**Kutipan Bacaan:**

Ironis memang. Namun, jika dikelola secara sungguh-sungguh dan terkonsep dengan pengadaan sarana dan prasarana pendukung, kompleks makam seluas sekitar 2,5 hektar dengan "benteng" rimbunnya pepohonan ini cukup potensial untuk dijadikan salah satu dari rangkaian wisata ziarah. Dengan dasar urutan waktu, makam yang terbagi dalam empat gugus ini dapat dijadikan awal untuk wisata ziarah makam di seluruh wilayah Kabupaten Gresik.
Di kompleks makam ini, makam Fatimah berada dalam sebuah cungkup berbentuk empat persegi panjang dengan atap berbentuk limasan yang mengerucut. Cungkup ini merupakan bangunan utama dan terbesar. Di dalam cungkup tersebut, selain Fatimah, dimakamkan juga empat orang dayangnya yaitu Nyai Seruni, Putri Keling, Putri Kucing, dan Putri Kamboja.

**Isi Kumpulan Data:**

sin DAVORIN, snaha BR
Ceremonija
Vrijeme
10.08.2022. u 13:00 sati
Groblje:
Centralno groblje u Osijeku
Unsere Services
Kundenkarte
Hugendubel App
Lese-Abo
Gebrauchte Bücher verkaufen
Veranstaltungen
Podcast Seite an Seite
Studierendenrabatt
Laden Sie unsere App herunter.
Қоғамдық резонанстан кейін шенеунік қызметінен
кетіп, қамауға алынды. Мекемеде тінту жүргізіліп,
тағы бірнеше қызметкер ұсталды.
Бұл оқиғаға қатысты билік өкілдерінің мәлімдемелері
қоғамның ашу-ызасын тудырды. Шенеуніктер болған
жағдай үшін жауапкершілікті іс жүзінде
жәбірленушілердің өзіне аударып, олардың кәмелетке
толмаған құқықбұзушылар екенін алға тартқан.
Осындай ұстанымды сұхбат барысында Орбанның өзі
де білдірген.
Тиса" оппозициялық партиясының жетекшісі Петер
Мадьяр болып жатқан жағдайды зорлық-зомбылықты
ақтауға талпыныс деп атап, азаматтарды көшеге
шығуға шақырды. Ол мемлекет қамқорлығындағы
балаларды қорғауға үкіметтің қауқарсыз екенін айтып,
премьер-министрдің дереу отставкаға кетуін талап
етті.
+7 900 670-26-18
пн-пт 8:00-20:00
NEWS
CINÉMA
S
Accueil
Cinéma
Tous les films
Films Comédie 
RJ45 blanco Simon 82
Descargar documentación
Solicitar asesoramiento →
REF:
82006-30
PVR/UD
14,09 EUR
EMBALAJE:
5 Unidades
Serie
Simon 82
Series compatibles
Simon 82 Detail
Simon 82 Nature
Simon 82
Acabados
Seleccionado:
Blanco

**Yang Harus Dikerjakan:**
Kembalikan bagian kutipan tentang makam Fatimah dari "Ironis memang. Namun, jika" sampai "wilayah Kabupaten Gresik." tanpa diubah sedikit pun.

**Area Jawaban:**
Ironis memang. Namun, jika dikelola secara sungguh-sungguh dan terkonsep dengan pengadaan sarana dan prasarana pendukung, kompleks makam seluas sekitar 2,5 hektar dengan "benteng" rimbunnya pepohonan ini cukup potensial untuk dijadikan salah satu dari rangkaian wisata ziarah. Dengan dasar urutan waktu, makam yang terbagi dalam empat gugus ini dapat dijadikan awal untuk wisata ziarah makam di seluruh wilayah Kabupaten Gresik.